문제: "In the scene"이 들어 있는 줄부터 데이터 끝까지만 두 열짜리 CSV로 제시하세요. 열 이름은 질의와 답변으로 하고, 한 행에 묻는 글과 그 답을 하나씩 넣되 각 필드는 큰따옴표로 감싸고 줄바꿈은 공백으로 바꾸세요.

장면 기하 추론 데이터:
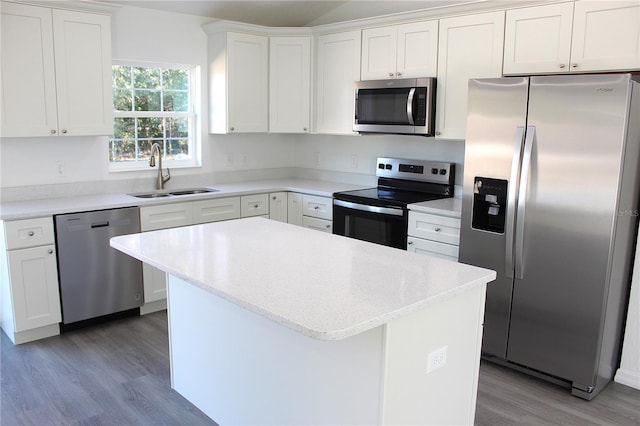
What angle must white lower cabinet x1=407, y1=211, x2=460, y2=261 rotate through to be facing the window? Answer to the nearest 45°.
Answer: approximately 45° to its right

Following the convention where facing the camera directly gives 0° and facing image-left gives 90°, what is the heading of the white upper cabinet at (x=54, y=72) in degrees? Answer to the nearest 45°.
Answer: approximately 315°

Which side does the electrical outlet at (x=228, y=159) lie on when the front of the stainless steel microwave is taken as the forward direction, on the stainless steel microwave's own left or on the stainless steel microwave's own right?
on the stainless steel microwave's own right

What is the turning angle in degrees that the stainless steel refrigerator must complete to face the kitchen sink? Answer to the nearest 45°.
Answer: approximately 45° to its right

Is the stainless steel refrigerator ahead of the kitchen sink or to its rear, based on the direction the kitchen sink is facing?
ahead

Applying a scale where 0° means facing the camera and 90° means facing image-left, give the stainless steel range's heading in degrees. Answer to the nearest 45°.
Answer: approximately 45°

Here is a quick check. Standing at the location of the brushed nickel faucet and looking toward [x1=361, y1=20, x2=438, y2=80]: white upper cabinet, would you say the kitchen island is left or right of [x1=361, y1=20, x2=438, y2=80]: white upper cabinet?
right

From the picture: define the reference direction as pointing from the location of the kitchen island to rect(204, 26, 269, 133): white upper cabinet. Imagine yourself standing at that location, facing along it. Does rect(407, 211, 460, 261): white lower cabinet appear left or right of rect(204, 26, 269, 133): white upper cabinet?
right

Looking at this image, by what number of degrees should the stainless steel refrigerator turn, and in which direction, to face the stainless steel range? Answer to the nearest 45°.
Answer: approximately 90° to its right
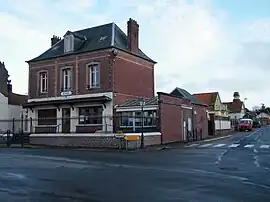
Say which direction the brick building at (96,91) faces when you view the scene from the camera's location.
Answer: facing the viewer and to the left of the viewer

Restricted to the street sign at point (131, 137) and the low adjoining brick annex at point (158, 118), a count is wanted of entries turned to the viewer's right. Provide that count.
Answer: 0

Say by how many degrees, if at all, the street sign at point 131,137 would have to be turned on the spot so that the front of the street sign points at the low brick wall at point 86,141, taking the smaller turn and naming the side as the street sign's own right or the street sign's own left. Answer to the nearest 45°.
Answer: approximately 135° to the street sign's own right

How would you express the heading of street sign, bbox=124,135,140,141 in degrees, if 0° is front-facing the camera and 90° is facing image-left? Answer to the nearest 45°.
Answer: approximately 0°

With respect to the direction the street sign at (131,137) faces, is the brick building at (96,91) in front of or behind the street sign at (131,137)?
behind

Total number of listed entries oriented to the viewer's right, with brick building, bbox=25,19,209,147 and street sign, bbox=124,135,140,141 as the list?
0
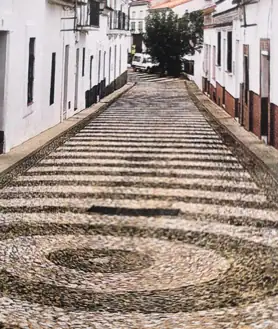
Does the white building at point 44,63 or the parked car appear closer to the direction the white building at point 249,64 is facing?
the white building

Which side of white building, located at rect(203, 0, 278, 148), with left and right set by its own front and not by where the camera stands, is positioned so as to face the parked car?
right

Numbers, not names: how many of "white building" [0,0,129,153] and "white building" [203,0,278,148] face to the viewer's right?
1

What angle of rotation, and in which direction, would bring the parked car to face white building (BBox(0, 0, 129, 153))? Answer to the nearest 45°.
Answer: approximately 45° to its right

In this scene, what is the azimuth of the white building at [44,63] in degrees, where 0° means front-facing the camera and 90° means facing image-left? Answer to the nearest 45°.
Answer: approximately 270°

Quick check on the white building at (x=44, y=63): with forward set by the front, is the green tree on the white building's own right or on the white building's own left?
on the white building's own left

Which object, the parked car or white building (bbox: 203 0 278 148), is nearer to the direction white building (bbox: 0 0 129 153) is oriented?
the white building

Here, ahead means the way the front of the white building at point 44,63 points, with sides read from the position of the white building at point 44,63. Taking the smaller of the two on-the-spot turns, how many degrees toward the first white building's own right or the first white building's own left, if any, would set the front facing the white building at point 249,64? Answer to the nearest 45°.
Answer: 0° — it already faces it

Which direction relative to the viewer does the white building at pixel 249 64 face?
to the viewer's left

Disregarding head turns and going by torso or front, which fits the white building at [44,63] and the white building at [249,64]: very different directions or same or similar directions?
very different directions
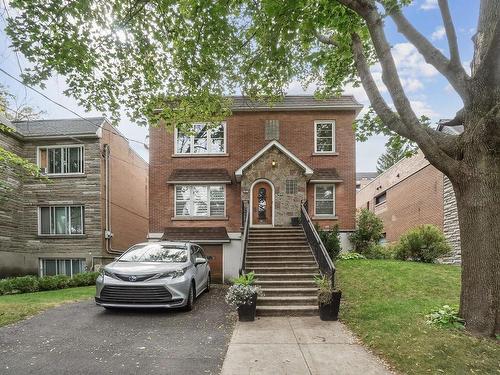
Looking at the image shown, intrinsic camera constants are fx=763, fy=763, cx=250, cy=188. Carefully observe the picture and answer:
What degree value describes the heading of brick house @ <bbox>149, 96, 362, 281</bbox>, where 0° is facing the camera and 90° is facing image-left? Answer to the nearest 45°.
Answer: approximately 0°

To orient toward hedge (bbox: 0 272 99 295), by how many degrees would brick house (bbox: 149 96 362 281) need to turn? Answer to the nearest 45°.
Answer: approximately 45° to its right

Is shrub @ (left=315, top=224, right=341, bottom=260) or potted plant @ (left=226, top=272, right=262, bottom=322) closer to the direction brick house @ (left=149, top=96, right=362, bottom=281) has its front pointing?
the potted plant

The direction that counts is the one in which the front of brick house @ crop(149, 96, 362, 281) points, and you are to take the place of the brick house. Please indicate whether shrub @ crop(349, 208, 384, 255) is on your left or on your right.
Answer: on your left

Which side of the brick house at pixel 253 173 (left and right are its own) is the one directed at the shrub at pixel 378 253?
left

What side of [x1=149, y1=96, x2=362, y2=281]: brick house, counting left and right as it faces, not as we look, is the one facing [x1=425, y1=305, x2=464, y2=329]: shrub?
front

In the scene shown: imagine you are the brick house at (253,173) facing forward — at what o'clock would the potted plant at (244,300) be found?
The potted plant is roughly at 12 o'clock from the brick house.

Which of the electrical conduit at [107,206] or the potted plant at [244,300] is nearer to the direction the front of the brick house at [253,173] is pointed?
the potted plant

풀이 결과:
질의,답변
"In the scene shown: imagine you are the brick house at (253,173) facing forward — at what o'clock would the potted plant at (244,300) be found?","The potted plant is roughly at 12 o'clock from the brick house."
"Which of the electrical conduit at [107,206] or the potted plant at [244,300] is nearer to the direction the front of the brick house at [253,173] is pointed?","the potted plant"